*Assignment A*
According to the gravel racing comments below, about how many other gravel events world-wide won't see this issue?

Top of Source extract

I think you also missed that this isn't going to just be a "separate starts" thing, but an entirely different day thing, as it is in Europe with regard to many Pro races on roads and gravel. This is a request being made now, especially by women Pro gravel racers. I saw another video on social media of another Pro woman rider voicing this exact request. It will happen sooner than later.

American gravel events that reached big participation numbers weren't built on that model. My guess is that separating out the events to be Pro-only and then amateur events on a different day won't go over well. Could I be wrong? Yes, of course, but my feeling is that this won't be a positive development for the bigger gravel events and that they will try to solve this by staggering starts and extending the end of the event out further as a result. This tension between Pro riders, especially the female Pros, and the events will be interesting to see play out.

That may or may not work, as I point out in the post, but one thing is clear: These big events cannot fund their existence without big participation numbers, UNLESS they start getting sponsored. See Pro road events in the USA for how that works out.

Guitar Ted said...

@Owen - I agree with you there. I think it really only affects the bigger, very popular events which provide a venue for Pros to garner larger prize purses, sponsorships, and the like. We won't see this being an issue at the approximately 600 other gravel events world-wide, but only the top series and events which the cycling media is covering now.

There are still events you can go to and "pretend its still 2005", and where none of these issues outlined in my post matter at all. Of course, no Pro riders will likely want to waste their efforts going to such events either, and that's all fine. So, as I stated to A-A-Ron, no worries at all with regard to gravel losing something it has had all along.

Bottom of Source extract

*Assignment B*
Which lines of the records below contain the string "hour"? Report each of them in full.

Top of Given records

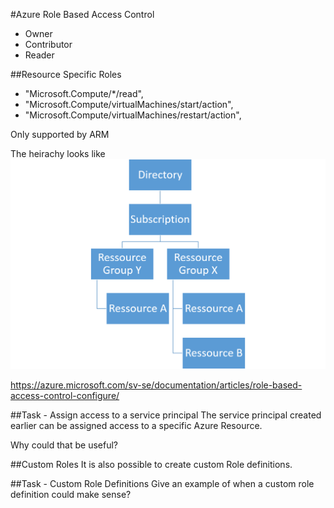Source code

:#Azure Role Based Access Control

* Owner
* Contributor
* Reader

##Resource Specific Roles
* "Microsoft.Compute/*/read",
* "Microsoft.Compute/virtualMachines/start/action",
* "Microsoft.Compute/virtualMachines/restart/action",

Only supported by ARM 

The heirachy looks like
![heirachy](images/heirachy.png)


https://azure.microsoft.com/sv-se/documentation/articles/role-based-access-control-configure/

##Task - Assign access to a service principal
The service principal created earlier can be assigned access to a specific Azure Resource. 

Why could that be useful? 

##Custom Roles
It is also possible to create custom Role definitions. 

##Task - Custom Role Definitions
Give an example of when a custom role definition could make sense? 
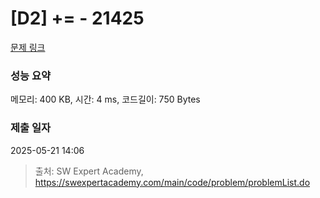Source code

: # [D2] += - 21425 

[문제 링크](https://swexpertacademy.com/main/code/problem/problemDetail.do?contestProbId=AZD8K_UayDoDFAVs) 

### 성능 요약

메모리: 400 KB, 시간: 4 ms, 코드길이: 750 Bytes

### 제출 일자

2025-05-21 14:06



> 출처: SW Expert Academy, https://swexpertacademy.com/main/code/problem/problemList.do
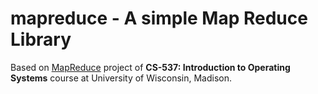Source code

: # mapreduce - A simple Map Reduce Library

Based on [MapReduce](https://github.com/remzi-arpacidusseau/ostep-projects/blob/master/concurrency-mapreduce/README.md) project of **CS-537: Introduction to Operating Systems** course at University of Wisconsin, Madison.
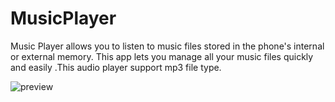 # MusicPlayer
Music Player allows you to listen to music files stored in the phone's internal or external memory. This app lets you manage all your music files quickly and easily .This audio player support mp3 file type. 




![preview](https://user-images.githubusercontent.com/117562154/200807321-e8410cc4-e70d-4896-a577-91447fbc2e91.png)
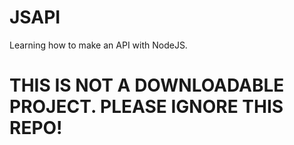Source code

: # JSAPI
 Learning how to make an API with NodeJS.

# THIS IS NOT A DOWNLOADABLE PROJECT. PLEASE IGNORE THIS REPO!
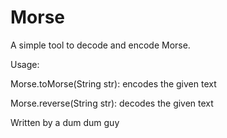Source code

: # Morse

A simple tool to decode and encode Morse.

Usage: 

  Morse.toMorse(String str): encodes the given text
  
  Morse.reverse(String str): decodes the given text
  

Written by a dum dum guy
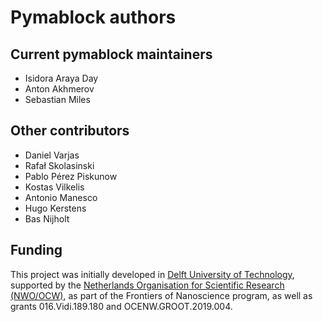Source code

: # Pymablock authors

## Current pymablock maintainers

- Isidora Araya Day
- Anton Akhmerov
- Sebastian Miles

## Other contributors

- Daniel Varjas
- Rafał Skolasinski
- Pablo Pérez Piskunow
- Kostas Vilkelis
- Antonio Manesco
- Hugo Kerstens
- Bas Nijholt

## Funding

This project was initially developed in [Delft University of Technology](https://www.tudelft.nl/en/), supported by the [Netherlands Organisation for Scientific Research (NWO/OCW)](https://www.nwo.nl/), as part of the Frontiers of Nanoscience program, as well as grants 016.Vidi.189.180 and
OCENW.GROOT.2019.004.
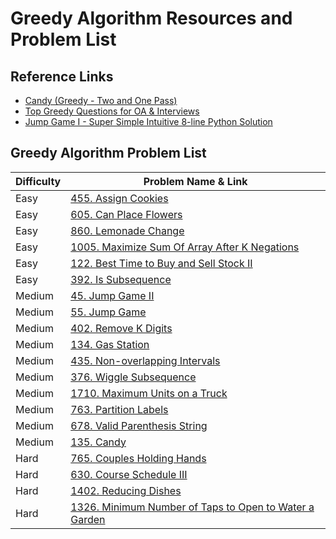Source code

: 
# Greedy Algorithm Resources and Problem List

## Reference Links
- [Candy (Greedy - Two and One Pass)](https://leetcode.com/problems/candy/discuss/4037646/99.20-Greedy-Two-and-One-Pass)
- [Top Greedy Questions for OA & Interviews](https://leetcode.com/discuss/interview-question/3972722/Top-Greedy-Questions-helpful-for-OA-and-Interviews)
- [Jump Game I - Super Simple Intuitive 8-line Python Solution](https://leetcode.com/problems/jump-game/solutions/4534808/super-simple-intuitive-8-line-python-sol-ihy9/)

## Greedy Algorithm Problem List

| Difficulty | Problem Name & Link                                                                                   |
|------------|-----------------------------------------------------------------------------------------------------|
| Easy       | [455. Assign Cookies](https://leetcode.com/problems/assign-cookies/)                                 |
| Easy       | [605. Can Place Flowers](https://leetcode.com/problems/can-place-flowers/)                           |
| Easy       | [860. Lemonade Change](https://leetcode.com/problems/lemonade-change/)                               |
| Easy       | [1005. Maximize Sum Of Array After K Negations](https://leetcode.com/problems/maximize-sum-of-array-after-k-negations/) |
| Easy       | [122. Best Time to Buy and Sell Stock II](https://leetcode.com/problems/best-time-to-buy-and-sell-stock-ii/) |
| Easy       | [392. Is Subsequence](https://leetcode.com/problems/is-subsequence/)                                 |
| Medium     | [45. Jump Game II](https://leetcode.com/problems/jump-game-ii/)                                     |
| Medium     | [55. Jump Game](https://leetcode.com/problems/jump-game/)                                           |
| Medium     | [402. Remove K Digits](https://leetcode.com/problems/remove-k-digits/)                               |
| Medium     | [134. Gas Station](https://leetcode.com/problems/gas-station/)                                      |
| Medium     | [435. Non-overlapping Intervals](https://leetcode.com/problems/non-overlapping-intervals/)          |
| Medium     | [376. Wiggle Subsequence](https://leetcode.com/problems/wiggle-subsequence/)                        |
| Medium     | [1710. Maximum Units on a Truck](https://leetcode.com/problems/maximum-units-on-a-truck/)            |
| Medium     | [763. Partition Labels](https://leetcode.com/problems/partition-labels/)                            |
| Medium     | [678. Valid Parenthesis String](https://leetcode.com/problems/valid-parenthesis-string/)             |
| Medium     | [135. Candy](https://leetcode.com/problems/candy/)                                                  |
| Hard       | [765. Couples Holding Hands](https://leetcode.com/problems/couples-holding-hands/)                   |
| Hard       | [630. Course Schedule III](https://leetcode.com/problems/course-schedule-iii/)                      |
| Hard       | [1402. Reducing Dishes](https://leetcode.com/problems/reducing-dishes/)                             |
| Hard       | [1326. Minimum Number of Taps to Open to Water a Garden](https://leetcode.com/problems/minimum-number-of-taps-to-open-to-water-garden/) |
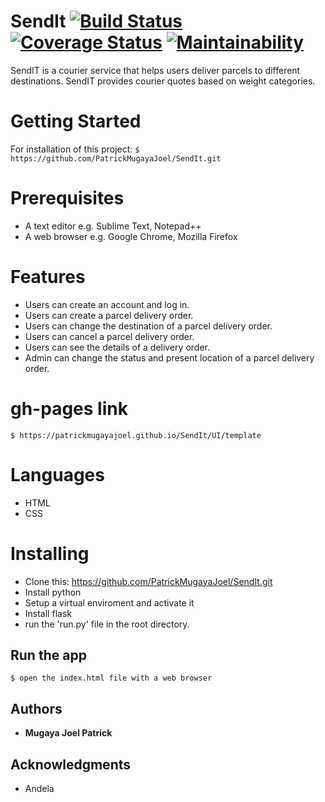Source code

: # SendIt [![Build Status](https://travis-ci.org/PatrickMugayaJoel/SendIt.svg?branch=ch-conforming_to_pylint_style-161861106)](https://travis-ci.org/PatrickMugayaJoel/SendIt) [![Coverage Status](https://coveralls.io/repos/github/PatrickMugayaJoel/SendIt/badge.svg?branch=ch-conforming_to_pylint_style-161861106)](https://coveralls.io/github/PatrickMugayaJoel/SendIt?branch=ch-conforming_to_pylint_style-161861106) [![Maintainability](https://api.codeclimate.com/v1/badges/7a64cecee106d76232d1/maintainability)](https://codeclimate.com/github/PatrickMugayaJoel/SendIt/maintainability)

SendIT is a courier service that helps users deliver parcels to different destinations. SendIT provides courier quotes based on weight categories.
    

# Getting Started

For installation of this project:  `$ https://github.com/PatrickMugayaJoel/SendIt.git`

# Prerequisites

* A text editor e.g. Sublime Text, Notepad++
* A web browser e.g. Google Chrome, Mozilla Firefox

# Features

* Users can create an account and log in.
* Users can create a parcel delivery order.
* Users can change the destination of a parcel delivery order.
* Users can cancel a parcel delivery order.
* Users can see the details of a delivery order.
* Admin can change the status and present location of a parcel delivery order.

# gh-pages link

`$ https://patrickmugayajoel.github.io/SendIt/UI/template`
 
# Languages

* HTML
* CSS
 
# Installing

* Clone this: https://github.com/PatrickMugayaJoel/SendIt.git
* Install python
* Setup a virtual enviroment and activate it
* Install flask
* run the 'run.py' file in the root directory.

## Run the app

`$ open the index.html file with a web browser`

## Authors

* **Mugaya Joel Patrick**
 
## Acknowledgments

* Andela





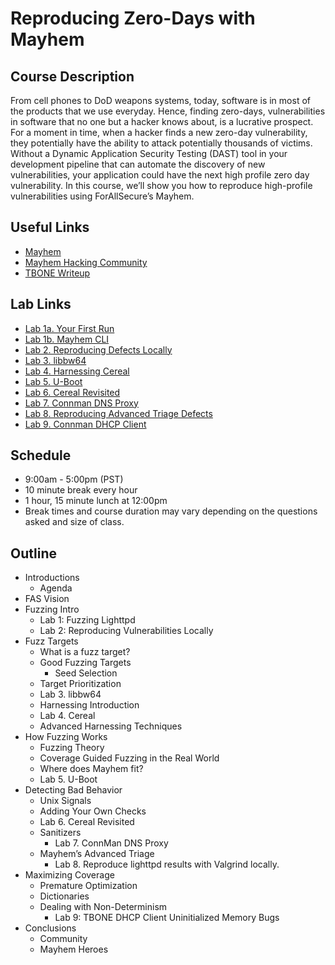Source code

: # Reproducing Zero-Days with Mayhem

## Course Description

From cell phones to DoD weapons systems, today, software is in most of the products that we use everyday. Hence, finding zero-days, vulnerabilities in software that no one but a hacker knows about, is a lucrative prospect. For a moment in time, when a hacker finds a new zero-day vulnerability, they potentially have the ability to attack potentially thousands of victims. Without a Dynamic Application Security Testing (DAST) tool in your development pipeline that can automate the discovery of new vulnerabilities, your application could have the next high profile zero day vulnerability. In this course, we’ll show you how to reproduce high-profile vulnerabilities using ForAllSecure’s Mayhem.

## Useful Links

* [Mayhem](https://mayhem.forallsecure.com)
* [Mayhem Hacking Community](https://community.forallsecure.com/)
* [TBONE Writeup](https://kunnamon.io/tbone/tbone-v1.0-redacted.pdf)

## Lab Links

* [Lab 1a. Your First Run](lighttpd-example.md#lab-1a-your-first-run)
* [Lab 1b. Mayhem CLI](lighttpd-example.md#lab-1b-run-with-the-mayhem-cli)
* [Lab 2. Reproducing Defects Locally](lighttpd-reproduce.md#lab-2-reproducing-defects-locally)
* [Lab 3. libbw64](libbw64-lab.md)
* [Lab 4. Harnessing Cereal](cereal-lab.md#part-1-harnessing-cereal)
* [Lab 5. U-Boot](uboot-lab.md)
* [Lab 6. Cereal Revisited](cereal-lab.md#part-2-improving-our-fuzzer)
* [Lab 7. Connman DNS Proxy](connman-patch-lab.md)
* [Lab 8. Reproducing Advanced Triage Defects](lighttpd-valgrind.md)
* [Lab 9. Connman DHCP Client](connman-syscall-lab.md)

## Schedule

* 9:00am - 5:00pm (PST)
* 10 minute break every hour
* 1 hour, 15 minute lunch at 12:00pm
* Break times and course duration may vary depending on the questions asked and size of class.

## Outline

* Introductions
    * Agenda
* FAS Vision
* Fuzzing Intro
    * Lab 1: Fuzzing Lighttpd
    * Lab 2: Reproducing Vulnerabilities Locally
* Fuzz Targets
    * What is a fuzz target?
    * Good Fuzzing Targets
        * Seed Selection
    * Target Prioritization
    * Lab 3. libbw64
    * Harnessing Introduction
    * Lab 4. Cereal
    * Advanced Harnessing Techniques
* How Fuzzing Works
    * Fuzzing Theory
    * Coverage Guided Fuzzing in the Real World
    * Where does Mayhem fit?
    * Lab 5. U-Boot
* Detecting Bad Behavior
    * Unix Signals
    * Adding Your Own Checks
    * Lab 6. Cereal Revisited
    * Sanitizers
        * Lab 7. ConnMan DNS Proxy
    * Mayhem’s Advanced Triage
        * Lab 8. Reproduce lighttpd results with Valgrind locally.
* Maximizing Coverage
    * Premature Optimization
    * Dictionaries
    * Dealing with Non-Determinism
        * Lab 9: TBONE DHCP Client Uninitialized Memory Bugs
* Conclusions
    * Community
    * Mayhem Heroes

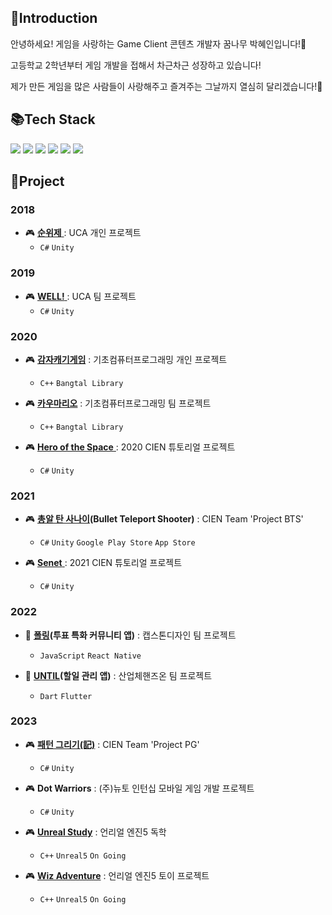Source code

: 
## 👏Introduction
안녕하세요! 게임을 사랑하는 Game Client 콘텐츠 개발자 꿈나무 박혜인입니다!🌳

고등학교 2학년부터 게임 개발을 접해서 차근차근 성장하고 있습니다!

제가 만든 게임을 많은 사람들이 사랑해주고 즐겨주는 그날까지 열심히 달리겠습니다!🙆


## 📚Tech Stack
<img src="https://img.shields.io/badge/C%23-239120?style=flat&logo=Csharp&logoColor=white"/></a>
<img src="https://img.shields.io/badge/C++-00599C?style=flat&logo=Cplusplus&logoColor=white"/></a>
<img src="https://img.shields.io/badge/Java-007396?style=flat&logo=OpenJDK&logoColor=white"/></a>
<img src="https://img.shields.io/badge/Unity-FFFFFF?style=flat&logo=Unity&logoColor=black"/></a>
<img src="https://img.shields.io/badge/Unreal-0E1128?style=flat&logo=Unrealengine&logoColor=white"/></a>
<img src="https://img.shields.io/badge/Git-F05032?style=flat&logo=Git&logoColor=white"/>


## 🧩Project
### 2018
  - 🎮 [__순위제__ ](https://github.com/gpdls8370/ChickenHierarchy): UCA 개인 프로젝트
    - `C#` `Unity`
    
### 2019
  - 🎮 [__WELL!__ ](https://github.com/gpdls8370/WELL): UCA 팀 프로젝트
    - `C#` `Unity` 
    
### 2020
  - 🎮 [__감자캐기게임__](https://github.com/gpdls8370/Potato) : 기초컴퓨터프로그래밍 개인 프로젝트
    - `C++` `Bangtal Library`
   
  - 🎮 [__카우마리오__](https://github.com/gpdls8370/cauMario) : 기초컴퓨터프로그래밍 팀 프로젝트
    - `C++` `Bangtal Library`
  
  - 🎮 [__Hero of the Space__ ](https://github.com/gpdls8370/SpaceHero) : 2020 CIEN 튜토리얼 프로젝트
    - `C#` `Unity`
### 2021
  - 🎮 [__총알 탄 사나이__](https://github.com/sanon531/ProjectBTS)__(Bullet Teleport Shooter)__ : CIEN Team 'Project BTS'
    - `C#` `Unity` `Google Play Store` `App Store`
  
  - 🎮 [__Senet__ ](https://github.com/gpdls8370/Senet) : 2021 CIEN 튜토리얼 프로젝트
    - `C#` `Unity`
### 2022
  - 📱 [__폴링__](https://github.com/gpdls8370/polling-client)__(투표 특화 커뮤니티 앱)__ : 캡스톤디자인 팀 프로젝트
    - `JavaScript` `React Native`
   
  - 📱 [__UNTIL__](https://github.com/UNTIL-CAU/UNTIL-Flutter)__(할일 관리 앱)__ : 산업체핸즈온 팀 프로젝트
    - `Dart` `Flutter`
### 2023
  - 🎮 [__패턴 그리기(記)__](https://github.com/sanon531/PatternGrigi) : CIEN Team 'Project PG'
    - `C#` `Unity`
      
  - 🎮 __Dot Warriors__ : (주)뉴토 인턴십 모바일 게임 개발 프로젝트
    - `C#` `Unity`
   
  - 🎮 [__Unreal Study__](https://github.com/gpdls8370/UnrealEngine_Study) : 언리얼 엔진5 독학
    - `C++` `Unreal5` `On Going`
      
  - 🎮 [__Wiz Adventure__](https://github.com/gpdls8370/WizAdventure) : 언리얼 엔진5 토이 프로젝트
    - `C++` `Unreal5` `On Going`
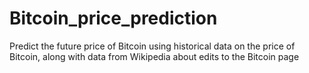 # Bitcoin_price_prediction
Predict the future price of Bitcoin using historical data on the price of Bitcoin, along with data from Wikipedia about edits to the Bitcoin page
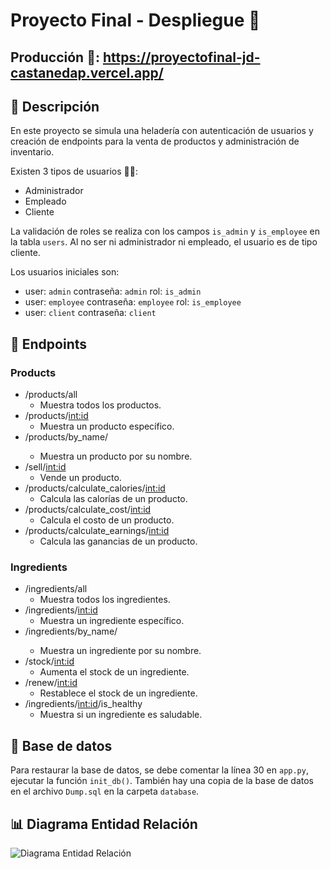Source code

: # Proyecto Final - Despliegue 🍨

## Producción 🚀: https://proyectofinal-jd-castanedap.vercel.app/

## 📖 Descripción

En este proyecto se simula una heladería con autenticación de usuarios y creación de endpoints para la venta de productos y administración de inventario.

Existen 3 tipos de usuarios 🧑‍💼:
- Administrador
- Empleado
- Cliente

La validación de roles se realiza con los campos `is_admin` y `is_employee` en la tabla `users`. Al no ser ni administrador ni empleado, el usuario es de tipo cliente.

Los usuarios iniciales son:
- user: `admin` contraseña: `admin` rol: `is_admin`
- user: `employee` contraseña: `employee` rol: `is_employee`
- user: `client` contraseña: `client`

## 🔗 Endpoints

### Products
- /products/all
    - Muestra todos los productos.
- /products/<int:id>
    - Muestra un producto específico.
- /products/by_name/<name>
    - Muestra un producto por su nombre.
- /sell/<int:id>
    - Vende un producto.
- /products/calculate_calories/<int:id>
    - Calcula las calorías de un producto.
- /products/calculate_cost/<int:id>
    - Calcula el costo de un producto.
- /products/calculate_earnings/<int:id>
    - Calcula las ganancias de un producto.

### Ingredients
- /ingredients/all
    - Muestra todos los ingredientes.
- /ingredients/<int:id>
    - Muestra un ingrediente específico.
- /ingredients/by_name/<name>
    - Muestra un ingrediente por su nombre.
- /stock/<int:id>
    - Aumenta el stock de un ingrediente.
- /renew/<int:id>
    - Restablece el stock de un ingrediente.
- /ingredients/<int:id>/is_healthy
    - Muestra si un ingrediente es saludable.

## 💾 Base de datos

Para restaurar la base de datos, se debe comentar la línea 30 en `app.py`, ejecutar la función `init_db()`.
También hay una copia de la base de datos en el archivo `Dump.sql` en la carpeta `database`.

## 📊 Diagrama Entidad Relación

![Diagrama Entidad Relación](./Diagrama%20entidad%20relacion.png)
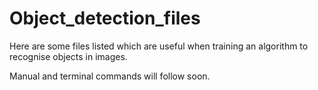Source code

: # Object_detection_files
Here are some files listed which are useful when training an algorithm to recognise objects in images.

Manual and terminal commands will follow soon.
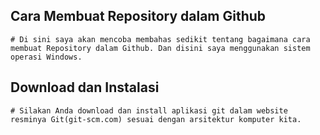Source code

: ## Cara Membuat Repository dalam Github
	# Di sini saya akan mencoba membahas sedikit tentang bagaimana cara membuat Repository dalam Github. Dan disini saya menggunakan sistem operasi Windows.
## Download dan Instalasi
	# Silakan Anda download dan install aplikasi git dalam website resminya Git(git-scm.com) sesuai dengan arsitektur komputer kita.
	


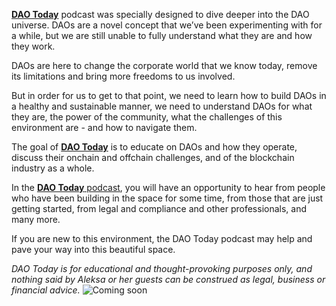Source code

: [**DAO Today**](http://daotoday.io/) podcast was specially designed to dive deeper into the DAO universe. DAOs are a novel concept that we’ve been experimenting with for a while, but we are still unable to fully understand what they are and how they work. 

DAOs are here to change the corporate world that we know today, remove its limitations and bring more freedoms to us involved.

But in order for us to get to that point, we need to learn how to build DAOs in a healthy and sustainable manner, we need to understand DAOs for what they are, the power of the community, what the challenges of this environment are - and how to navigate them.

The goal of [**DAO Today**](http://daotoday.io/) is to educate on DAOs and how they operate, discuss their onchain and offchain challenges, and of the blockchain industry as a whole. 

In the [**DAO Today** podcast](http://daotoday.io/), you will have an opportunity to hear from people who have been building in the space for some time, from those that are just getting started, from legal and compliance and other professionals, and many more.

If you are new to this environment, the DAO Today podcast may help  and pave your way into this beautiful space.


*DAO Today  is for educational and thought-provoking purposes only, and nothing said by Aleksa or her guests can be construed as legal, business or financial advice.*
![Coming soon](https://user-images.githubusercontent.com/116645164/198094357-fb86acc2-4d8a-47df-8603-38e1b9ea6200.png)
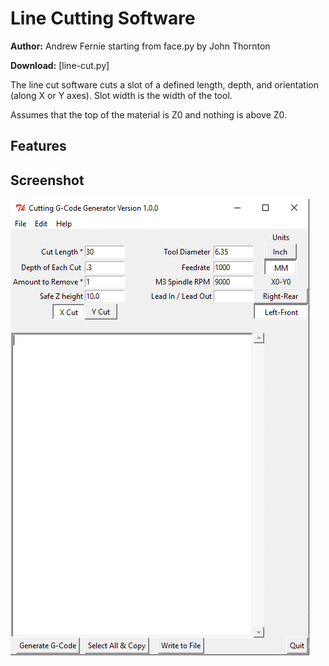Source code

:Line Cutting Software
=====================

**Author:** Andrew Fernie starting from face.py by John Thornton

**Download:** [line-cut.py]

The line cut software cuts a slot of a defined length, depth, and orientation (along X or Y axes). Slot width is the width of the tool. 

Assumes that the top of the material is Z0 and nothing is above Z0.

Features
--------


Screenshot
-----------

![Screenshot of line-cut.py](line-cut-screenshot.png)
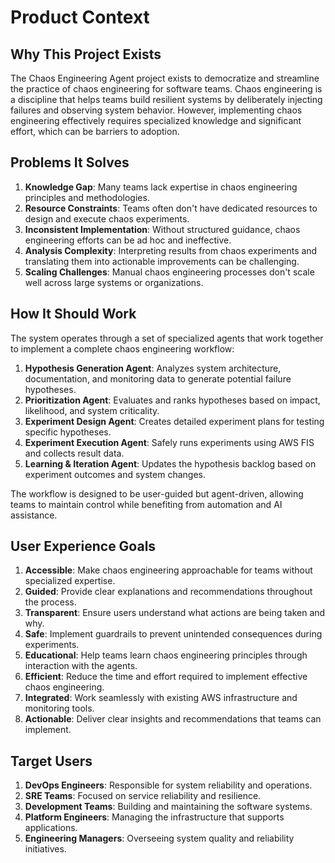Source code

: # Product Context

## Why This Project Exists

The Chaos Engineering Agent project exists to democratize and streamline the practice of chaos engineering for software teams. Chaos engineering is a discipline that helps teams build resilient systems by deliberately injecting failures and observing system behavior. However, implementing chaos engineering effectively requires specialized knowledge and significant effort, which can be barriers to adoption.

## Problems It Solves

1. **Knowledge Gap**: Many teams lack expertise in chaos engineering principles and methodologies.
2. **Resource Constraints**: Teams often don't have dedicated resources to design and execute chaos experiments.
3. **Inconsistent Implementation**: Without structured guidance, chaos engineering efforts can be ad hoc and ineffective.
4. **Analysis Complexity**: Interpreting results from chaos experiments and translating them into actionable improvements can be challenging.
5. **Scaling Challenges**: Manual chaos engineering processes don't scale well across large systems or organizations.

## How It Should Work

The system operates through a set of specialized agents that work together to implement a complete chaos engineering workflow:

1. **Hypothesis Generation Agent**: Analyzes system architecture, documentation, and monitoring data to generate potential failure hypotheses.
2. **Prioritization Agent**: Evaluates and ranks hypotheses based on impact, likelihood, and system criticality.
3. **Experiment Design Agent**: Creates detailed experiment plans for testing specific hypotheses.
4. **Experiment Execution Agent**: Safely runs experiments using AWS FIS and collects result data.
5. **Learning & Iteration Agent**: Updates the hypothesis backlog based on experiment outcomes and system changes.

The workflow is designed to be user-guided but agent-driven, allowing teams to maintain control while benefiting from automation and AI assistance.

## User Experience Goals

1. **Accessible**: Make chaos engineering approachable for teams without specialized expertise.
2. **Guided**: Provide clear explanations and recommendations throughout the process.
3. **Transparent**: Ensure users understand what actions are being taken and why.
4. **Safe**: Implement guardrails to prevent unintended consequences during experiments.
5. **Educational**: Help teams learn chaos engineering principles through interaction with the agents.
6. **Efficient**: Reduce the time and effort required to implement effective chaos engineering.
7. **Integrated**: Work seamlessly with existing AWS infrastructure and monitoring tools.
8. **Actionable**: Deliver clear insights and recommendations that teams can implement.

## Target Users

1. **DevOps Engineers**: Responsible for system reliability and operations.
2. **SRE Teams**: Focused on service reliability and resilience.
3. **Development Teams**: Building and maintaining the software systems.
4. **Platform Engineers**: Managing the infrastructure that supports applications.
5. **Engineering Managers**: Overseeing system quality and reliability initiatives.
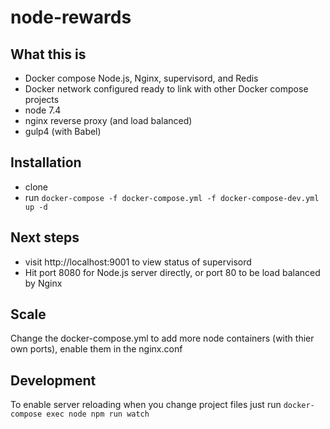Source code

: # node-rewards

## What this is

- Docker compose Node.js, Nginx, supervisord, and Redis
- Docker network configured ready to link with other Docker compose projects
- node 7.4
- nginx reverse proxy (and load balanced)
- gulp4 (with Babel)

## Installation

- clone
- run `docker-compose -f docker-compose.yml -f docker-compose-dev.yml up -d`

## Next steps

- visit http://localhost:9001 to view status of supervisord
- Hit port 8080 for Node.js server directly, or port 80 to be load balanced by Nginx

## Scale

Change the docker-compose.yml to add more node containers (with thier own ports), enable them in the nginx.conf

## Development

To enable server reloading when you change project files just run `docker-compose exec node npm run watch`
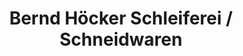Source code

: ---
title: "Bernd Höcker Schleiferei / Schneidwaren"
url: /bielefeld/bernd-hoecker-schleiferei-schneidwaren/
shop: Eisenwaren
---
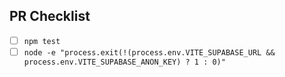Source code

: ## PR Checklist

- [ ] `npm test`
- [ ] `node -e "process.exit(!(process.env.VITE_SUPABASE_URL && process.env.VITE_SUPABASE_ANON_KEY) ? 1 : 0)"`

Bottom of Given records

*Answer space A*
Approximately 600.

*Answer space B*
* 10 minute break every hour
* 1 hour, 15 minute lunch at 12:00pm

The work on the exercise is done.